Extract to read:
=====
By Independent Reporter

Police chief says he is ready to battle opposition party militias

Badru Kiggundu, the soft-spoken Chairman of the Uganda Electoral Commission, knows something about disasters; at least theoretically.  He is a specialist in geotechnical materials and, even as Dean of the Faculty of Technology at Makerere University; he chaired several conferences on earthquake disaster preparedness. So it is not inconceivable that these days he sometimes asks himself questions like: Will the elections end in disaster on Feb. 18?

If they end in disaster Kiggundu might not blame himself – it appears it is not in his nature to accept blame, but others will blame him.

Already, the omens are not good for him. His Electoral Commission is not trusted even before it announces anything.  There are counter accusations between presidential candidates of training and arming militias to `defend’ the election. Kiggundu has publicly listed nine such militias.


Even mundane items like whether to vote with or without voters cards, which have been used in all past elections, could not be negotiated and ended up in the High Court.  The biggest opposition party, the Forum for Democratic Change and its partners in the Inter-Party Cooperation group that is fronting retired Col. Dr. Kizza Besigye say without voter’s cards, the elections cannot be free and fair. The High Court ruled against them. But everybody knows that the EC’s voter register, which it says will be the basis for voting, has been disputed and has never been reliable. Come Feb. 18, many people will arrive at polling stations and not find their names on the register. Chaos will erupt. Above this milieu of problems, Besigye’s party says it will announce its own `true’ results because the EC falsifies results.  Is there any hope that post-election violence be avoided?
=====
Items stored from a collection
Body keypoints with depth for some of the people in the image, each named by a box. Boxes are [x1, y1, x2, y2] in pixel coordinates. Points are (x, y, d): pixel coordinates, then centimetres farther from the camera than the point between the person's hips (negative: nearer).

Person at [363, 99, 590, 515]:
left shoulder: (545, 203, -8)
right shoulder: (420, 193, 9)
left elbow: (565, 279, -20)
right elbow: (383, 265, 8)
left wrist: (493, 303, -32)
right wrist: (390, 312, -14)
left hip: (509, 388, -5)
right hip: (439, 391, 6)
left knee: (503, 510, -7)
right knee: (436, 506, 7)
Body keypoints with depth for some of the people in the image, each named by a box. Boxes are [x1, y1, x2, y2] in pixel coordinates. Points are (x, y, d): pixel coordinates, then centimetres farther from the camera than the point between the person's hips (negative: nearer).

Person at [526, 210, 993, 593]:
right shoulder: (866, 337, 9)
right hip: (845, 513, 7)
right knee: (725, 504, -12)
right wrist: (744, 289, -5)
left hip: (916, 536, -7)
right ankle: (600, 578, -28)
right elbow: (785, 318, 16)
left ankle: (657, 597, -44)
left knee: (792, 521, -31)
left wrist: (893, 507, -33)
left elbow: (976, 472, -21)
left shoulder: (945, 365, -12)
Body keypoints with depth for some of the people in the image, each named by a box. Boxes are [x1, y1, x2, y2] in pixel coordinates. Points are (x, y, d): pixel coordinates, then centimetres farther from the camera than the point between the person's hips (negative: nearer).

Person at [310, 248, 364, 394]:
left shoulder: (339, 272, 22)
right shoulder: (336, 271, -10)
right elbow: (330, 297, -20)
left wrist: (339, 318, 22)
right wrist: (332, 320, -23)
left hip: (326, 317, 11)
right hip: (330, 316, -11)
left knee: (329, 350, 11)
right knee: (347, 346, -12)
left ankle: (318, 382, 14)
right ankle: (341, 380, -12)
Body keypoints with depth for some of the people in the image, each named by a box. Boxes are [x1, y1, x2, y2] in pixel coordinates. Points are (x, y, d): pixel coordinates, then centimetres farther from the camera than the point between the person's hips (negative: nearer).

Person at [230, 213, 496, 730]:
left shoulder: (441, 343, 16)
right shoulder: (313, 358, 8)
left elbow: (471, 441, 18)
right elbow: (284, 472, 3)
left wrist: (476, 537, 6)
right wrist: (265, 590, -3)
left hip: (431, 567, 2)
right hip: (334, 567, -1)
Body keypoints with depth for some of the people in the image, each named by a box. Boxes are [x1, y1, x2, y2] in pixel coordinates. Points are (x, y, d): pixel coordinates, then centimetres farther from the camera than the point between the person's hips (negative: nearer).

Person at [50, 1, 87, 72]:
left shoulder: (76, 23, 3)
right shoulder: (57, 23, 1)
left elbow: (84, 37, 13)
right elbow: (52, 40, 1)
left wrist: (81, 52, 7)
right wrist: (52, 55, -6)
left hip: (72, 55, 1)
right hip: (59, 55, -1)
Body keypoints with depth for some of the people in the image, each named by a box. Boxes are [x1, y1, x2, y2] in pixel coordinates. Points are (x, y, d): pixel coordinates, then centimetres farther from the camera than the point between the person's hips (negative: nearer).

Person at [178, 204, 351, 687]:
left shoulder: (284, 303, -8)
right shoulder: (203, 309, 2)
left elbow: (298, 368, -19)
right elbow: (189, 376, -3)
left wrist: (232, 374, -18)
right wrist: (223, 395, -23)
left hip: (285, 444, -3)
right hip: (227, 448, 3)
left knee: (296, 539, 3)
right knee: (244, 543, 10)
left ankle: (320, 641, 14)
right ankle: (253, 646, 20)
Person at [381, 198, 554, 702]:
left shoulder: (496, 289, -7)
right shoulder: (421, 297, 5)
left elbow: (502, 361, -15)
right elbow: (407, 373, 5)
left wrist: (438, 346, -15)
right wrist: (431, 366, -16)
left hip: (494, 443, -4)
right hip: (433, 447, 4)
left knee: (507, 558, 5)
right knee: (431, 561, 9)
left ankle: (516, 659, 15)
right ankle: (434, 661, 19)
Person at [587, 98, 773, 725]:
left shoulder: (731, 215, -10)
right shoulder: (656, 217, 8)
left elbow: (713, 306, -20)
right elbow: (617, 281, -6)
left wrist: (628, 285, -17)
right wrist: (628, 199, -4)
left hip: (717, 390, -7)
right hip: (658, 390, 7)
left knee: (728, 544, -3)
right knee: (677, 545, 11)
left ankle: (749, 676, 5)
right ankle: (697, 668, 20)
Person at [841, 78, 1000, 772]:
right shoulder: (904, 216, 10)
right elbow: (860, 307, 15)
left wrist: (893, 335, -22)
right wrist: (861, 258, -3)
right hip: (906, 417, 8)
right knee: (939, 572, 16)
=====
Using the information:
- A) In the election article, how many militias has Kiggundu publicly listed?
- B) Write the next part of the election article, picking up after its final sentence.

Answers in order:
- A) Nine.

- B)
The latest report on Uganda by Human Rights Watch released on December 4, 2010 and titled: Preparing for the Polls: Improving Accountability for Electoral violence in Uganda, noted that violence is likely because perpetrators are rarely punished.

The Inter-Party Organisation for Dialogue (IPOD), a forum supported by donors to enhance dialogue between political parties, has struggled to get them to sign a piece of paper committing them to abjuring violence but everything seems ominously impossible.

Museveni’s opponents have accused the police of never acting professionally and always working to please the President and his NRM party.

In fact, Museveni’s biggest challenger, IPC presidential candidate Kizza Besigye, is currently campaigning without official police escort. Besigye is angry that his police escorts were detained after they intervened in an incident in which an NRM functionary was handing out cash bribes near his rally. The culprits walked scot-free possibly because they support NRM.

In the middle of this storm of suspicion is Maj. Gen. Kale Kayihura, the 55 year-old lean and hungry-looking Inspector General of Police.

A passionate and voluble person, Kayihura is a master of concealment. But he has said and shown that he is pre-occupied with avoiding a disastrous election.  When he addressed a workshop of the Justice Law and Order sector (JLOS) on his election preparations, he called the night of the election, Feb. 18, the `Devil’s night’.

Those close to Kayihura say, usually, what he reveals actually conceals more than what it exposes. So when a convoy of over 50 police anti-riot equipment trucks; teargas and pepper sprayers, troop carriers, and water cannons, snaked into the capital Kampala on Jan. 15, the message was clear; Kayihura wanted the public to see that the police was beefing up its capacity to quell any violence.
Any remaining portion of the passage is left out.